Aim: To determine the frequency of tumour budding and somatic APC mutation in a series of colorectal cancers stratified according to DNA microsatellite instability (MSI) status.

Material/Methods: Ninety five colorectal cancers were genotyped for APC mutation in the mutation cluster region (exon 15) and scored for the presence of tumour budding at the invasive margin in haematoxylin and eosin stained sections. A subset was immunostained for β catenin and p16.

Results: The frequency of both somatic APC mutation and tumour budding increased pari passu in cancers stratified as sporadic MSI high (MSI-H), hereditary non-polyposis colorectal cancer (HNPCC), MSI low (MSI-L), and microsatellite stable (MSS).
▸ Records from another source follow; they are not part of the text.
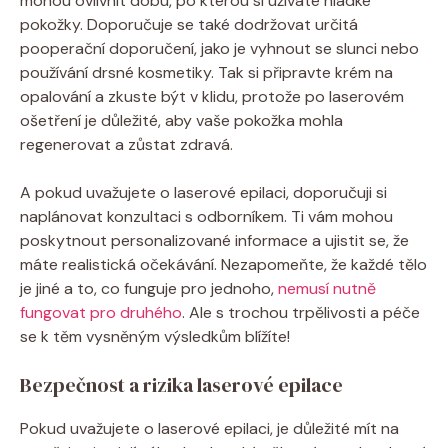
mohou ovlivnit dobu, po kterou si užíváte hladké
pokožky. Doporučuje se také dodržovat určitá
pooperační doporučení, jako je vyhnout se slunci nebo
používání drsné kosmetiky. Tak si připravte krém na
opalování a zkuste být v klidu, protože po laserovém
ošetření je důležité, aby vaše pokožka mohla
regenerovat a zůstat zdravá.
A pokud uvažujete o laserové epilaci, doporučuji si
naplánovat konzultaci s odborníkem. Ti vám mohou
poskytnout personalizované informace a ujistit se, že
máte realistická očekávání. Nezapomeňte, že každé tělo
je jiné a to, co funguje pro jednoho,
nemusí nutně
fungovat pro druhého
. Ale s trochou trpělivosti a péče
se k těm vysněným výsledkům blížíte!
Bezpečnost a rizika laserové epilace
Pokud uvažujete o laserové epilaci, je důležité mít na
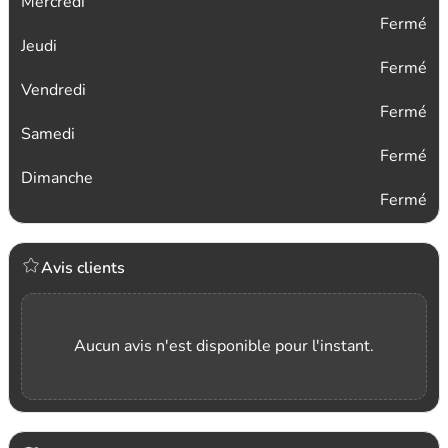
Mercredi
Fermé
Jeudi
Fermé
Vendredi
Fermé
Samedi
Fermé
Dimanche
Fermé
Avis clients
Aucun avis n'est disponible pour l'instant.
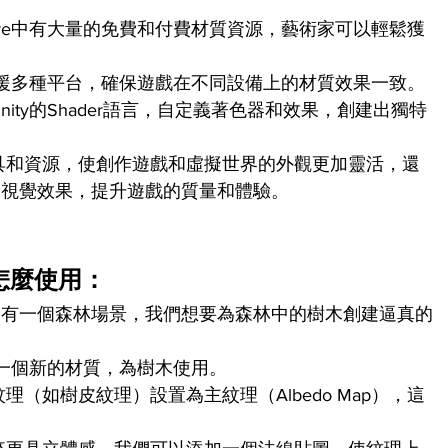
et Store中有大量的免費和付費材質資源，藝術家可以輕鬆獲
系統支援多種平台，確保遊戲在不同設備上的材質效果一致。
nity的Shader語言，自定義著色器和效果，創建出獨特
工具和資源，使創作遊戲和虛擬世界的外觀更加靈活，還
的視覺效果，提升遊戲的質量和體驗。
統怎麼使用：
中有一個森林場景，我們想要為森林中的樹木創建逼真的
創建一個新的材質，為樹木使用。
理（如樹皮紋理）設置為主紋理（Albedo Map），這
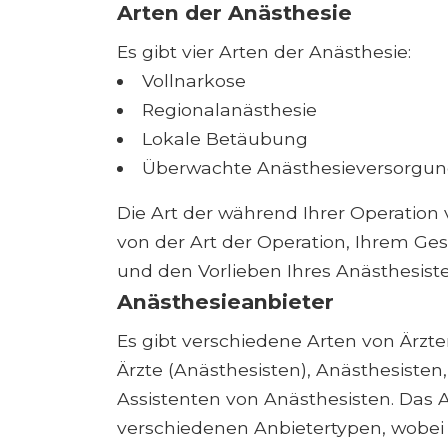
Arten der Anästhesie
Es gibt vier Arten der Anästhesie:
Vollnarkose
Regionalanästhesie
Lokale Betäubung
Überwachte Anästhesieversorgun
Die Art der während Ihrer Operation
von der Art der Operation, Ihrem Ge
und den Vorlieben Ihres Anästhesist
Anästhesieanbieter
Es gibt verschiedene Arten von Ärzte
Ärzte (Anästhesisten), Anästhesisten
Assistenten von Anästhesisten. Das 
verschiedenen Anbietertypen, wobei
Both budding and APC mutation were significantly less frequent in sporadic MSI-H cancers than in MSI-L or MSS cancers. Tumour buds were characterised by increased immunostaining for both β catenin and p16.

Conclusion: Tumour budding is associated with an adverse prognosis. The lack of budding in MSI-H colorectal cancer may account for the improved prognosis of this subset and may be explained by an intact WNT signalling pathway and/or inactivated p16INK4a.